Q. What is the chief end of man?

A. To glorify God and enjoy him forever.

Q. What rule hath God given to direct us how we may glorify and enjoy him?

A. The word of God which is contained in the scriptures of the Old and New Testaments is the only rule to direct us how we may glorify and enjoy God.

bible and other books

This is from the Lutheran Catechism and maybe some other churches.  I wasn't raised in the Lutheran church  or one of the other more formal high churches.  But my husband was and this part is important to him.  From what I understand 'chief end" can also be read chief purpose.  In essence it's our purpose in a nutshell.

church altar

Isn't that a profound and weighty statement?  To glorify God.  How can we do that without knowing about him?  That is the question that first comes to my mind.  But LOOK the next question answers that.  Get in the scriptures.  I think but I'm not a 100 percent sure, but I think we can all agree on this.
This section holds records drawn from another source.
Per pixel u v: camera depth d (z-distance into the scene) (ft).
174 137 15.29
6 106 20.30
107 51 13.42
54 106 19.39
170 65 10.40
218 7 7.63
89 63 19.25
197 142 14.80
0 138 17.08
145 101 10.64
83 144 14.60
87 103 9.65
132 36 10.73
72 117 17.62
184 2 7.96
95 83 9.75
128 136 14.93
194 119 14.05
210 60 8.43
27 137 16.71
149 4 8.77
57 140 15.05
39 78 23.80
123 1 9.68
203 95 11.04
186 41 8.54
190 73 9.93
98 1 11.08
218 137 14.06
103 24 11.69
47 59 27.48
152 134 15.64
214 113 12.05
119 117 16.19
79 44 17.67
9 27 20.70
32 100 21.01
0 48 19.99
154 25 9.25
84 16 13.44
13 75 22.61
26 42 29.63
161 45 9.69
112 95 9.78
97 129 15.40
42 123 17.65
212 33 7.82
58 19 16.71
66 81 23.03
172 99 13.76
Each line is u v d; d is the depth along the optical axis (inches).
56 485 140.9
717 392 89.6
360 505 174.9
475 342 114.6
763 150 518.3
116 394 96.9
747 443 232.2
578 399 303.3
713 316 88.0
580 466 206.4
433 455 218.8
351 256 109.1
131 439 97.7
And the enjoying God.  My Pentecostal/Charismatic background warms up to that.  But as I ponder the thought.  Do I really know how to enjoy God?  I actually think I have begun to understand it some but only in the last years.  Growing up I was really scared of God.  I would talk to Jesus and about him and Holy Spirit.   But God the father.  Not so much.  I saw him as a mystery, as a distant, powerful God who was out to get me cause I didn't measure up. Kind of like "the great Oz" in The Wizard of Oz movie.   I know now there are all kinds of things wrong with that thinking and with the fact that I had that messed up view of him from somewhere.  But the reason doesn't matter for this post.
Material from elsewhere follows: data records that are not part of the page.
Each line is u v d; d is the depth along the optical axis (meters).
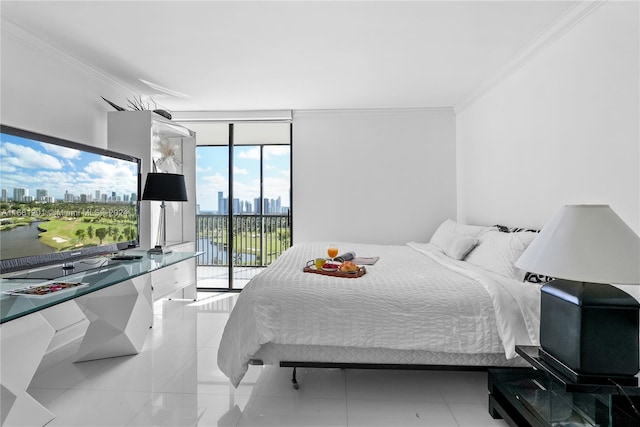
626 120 2.06
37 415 1.85
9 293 1.85
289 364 2.20
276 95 4.30
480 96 4.11
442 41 2.91
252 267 5.39
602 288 1.58
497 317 2.10
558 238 1.62
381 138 4.97
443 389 2.36
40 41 2.84
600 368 1.52
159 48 3.03
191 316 3.95
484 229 3.43
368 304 2.16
What matters is that I have come to know him as a loving, accepting, forgiving, wonderfully accessible Father, who loves me.  Profoundly.  Deeply.  And he wants to have communion and fellowship with me. So amazing!  And out of that I can better understand: enjoying him and glorifying him.  As I have spent more time with him and pondering the Word and thinking about him and talking with him it just seems natural to enjoy him.  I mean, if someone loves you and returns your love perfectly, how can you not enjoy him?  His scriptures tell of his great love for us and of his good plans for us.  The Bible is full of a beautiful tale of the love story between him and us.  But like a yummy soup that tastes better as all the spices have time to marinate, it takes time hanging out in the scriptures (the word) to begin to understand the truths in there. We have to meditate on them. Examine them.  Contemplate them.  Marinate means to marry.  The spices in a soup marry one another and than there comes a deepness and layer of flavors  We have to let the word marry with our thinking and let it bring depth and understanding.
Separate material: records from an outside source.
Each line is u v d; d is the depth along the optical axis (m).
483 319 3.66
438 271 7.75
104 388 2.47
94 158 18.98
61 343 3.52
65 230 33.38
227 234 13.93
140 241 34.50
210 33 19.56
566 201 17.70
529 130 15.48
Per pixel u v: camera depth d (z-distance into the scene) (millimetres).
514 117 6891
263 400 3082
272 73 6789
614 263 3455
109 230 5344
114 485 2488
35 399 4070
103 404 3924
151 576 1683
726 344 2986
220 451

 And prayer, which is just talking with God, that made a big difference.   Don't get me wrong.  I've always prayed.  But before it was mostly Help me!, a-list-of-what-I-needed, a-woe-is-me-confession-of-my-latest-failure, or an I'm-sinking-fast-help-me-quick kind of prayers.  Sad, I know but I struggled with depression for years.  And I longed for fellowship, for a connection to God.  But as I combined the word and prayer which included listening and being in awe, in wonder of His greatness and his endless love for me.  I came to a place that I could really enjoy him.  And out of that naturally flowed a desire to glorify him in how I lived in other areas. I'm still a work in progress, of course.

My own simple philosophy has been "If people really fall in love with Jesus they will start doing what's right."  I didn't know that falling in love with Father God also did this.

Another way to think of it is He loves us and it is so profound, so amazing, so wondrous,  so breathtaking, how can we do anything but return that love back to him?

1 comment:

  1. The more intimately we know Him, the better we glorify Him! Such good points, Donna! Keep sharing what God puts in your heart!